Table 2. Detection of pyrethroids in actual samples.

	This Experimental Method			HPLC
Sample	Fenpropathrin (mg·kg−1)	Cypermethrin (mg·kg−1)	Fenvalerate (mg·kg−1)	Fenpropathrn (mg·kg−1)	Cypermethrin (mg·kg−1)	Fenvalerate (mg·kg−1)
1#cucumber	-	-	85.6	-	-	86.4
2#cucumber	-	65.8	-	-	67.1	-
3#cucumber	57.3	-	-	58.6	-	-
4#cabbage	-	-	-	-	-	-
5#cabbage	78.2	-	-	79.5	-	-
6#cabbage	-	-	86.1	-	-	87.3
7#apple	-	-	46.1	-	-	47.6
8#apple	-	85.6	-	-	86.4	-
9#apple	-	-	-	-	-	-
10#pear	-	45.7	-	-	46.5	-
11#pear	-	-	66.5	-	-	67.9
12#pear	85.4	-	-	86.7	-	-

"-" indicates negative sample.

. Three positive samples were detected in three cucumber blind samples; among the three blind samples of cabbage, two positive samples were detected, and the rest were negative samples; two positive samples were detected in three blind apple samples, and the rest were negative samples; three positive samples were detected in three blind pear samples. The results obtained by HPLC and this experimental method were compared, and the number of positive samples detected by the two methods was the same. The accuracy and practical applicability of the method established in this paper were evaluated by adding the recovery experiment and the actual sample detection experiment. The results showed that the upconversion magnetic separation immunofluorescence assay established in this experiment had good accuracy and could be applied to the detection of pyrethroid pesticide residues in vegetables.

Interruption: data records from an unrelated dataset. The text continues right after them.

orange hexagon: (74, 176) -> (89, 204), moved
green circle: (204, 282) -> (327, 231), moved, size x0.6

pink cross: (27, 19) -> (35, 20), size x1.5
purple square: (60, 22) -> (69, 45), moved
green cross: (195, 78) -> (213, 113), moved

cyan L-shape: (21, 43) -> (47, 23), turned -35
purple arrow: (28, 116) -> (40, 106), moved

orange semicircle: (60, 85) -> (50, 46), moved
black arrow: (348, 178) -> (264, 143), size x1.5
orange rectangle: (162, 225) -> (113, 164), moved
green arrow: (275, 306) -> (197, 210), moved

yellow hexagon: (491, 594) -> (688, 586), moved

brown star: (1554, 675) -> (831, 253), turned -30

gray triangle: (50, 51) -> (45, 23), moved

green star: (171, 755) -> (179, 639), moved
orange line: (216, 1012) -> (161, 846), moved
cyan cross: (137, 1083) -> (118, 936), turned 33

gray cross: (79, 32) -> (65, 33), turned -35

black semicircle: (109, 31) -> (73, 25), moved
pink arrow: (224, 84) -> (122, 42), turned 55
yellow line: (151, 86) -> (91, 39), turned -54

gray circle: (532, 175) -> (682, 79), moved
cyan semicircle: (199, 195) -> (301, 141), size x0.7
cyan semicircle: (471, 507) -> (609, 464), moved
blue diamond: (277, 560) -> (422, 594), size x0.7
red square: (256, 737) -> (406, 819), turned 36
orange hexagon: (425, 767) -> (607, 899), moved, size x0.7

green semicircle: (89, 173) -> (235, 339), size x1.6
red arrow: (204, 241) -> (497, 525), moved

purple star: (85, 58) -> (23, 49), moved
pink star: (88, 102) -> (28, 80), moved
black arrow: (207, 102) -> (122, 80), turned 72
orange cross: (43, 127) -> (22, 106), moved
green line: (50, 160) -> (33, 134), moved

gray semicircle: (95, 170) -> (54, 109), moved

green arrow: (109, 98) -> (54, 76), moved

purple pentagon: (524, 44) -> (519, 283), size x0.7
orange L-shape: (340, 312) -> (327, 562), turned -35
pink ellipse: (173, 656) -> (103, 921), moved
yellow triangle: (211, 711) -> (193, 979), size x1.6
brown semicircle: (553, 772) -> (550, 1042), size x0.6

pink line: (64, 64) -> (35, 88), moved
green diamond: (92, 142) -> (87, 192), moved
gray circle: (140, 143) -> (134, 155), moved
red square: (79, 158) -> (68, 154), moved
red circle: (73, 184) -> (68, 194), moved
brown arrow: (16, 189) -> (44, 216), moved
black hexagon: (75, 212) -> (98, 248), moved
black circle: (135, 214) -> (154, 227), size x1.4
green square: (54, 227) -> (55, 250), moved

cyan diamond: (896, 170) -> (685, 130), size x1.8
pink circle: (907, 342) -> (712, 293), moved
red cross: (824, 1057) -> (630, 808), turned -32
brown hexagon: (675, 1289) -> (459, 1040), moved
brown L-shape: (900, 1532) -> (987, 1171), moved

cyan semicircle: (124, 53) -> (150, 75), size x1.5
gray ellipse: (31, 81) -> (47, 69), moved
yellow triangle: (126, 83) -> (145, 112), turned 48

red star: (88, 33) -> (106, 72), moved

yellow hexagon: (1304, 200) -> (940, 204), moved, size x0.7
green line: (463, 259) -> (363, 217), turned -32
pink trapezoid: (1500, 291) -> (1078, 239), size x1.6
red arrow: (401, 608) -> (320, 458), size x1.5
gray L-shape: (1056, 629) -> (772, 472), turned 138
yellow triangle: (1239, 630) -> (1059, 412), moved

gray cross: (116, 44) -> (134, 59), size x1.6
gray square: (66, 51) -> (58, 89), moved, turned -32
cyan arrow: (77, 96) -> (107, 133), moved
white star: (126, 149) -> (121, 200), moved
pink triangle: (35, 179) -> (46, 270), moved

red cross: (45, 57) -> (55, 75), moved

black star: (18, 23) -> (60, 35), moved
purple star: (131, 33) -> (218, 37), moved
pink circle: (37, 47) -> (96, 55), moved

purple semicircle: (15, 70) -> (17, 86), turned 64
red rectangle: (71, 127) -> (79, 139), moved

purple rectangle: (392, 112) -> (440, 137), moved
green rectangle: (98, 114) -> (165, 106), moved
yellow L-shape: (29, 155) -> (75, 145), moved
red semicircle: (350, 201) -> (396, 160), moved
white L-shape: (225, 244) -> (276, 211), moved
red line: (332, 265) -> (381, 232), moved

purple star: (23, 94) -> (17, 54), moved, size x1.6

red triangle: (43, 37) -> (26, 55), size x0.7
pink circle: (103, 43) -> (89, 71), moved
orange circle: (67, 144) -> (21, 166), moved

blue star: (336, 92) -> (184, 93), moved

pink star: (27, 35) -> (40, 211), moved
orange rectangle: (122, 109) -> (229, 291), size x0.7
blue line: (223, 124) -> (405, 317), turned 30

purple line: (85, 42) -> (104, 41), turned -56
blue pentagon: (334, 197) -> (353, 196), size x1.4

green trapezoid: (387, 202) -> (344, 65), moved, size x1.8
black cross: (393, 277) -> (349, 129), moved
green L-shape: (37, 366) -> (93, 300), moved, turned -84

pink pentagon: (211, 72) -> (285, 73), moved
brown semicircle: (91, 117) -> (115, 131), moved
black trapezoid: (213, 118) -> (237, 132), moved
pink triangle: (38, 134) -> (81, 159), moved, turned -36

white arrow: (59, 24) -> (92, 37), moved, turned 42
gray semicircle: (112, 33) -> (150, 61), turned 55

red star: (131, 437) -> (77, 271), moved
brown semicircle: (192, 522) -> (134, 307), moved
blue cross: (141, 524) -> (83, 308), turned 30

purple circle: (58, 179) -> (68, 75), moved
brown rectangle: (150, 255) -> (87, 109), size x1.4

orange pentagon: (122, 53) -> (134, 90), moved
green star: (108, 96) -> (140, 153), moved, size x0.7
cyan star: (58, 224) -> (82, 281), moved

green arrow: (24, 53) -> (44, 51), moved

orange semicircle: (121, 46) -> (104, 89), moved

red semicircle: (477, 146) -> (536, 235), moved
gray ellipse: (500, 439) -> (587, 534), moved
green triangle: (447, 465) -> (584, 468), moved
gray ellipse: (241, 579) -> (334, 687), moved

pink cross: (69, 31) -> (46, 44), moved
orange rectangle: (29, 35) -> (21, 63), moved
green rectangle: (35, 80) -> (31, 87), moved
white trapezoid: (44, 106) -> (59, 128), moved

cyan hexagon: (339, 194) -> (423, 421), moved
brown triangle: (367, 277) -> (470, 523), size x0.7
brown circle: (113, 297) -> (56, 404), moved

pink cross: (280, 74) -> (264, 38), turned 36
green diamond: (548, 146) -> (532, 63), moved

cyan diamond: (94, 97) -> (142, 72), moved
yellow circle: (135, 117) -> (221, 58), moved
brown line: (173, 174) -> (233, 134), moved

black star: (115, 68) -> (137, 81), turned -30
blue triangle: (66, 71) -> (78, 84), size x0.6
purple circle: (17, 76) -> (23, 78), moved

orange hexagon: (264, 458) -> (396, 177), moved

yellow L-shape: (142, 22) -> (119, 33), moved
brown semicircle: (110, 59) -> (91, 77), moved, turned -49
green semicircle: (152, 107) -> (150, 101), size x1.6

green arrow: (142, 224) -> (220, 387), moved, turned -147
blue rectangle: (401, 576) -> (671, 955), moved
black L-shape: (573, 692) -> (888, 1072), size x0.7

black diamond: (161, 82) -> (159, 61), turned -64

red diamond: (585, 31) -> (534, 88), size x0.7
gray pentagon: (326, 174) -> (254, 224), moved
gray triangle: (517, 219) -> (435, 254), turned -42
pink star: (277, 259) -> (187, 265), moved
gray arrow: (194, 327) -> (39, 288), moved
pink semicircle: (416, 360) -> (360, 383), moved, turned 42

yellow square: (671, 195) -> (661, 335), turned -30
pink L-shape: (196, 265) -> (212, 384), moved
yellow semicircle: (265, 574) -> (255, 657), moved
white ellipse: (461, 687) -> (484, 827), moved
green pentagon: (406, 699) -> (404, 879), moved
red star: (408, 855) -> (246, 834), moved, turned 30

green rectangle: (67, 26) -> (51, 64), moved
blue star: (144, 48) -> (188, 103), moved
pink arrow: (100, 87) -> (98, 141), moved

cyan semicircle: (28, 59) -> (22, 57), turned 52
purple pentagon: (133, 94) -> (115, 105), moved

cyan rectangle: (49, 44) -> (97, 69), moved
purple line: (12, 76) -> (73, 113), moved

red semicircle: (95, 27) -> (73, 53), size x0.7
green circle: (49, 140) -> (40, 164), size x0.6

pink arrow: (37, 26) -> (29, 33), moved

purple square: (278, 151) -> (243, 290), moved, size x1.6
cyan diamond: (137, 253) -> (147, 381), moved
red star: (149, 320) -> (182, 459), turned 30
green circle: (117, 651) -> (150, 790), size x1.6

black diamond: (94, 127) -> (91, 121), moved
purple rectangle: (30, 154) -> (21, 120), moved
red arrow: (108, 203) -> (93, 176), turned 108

3.9. Method Specificity Evaluation

As shown in Figure 7, when the added standard was fenpropathrin, cypermethrin and fenvalerate, the change range of fluorescence intensity was large, indicating that the signal probe was specifically combined with fenpropathrin, cypermethrin and fenvalerate. When the added standard was its structural analogs bifenthrin, deltamethrin and cis-permethrin, the change range of fluorescence intensity was relatively large, indicating that the signal probe can also be combined with other pyrethroid standards, this method was suitable for the detection of pyrethroids. When the standard was other pesticides, the change range of fluorescence intensity was small, the signal probe had almost no specific binding with the standard, and there was only some nonspecific adsorption.

4. Conclusions

In this study, a new three-layer core-shell structure upconversion nanoparticle was synthesized. The activated material was coupled with pyrethroid antibody to prepare a signal probe, and the amino polystyrene magnetic microspheres were coupled with pyrethroid antigen to prepare a capture probe. Based on the specific binding of antigen and antibody and the characteristics that the magnetic microspheres could be separated by the external magnetic field, an upconversion magnetic separation immunofluorescence method for detecting pyrethroid residues was established. The upconversion magnetic separation immunofluorescence method for the detection of pyrethroid residues established in this paper had higher accuracy and lower detection limit than enzyme-linked immunosorbent assay; compared with the large-scale instrument detection method, this method has the advantages of being fast, convenient and low cost. The establishment of the upconversion magnetic separation immunofluorescence method enriches the technical means of the rapid detection market and provides theoretical support for the detection of pyrethroid residues.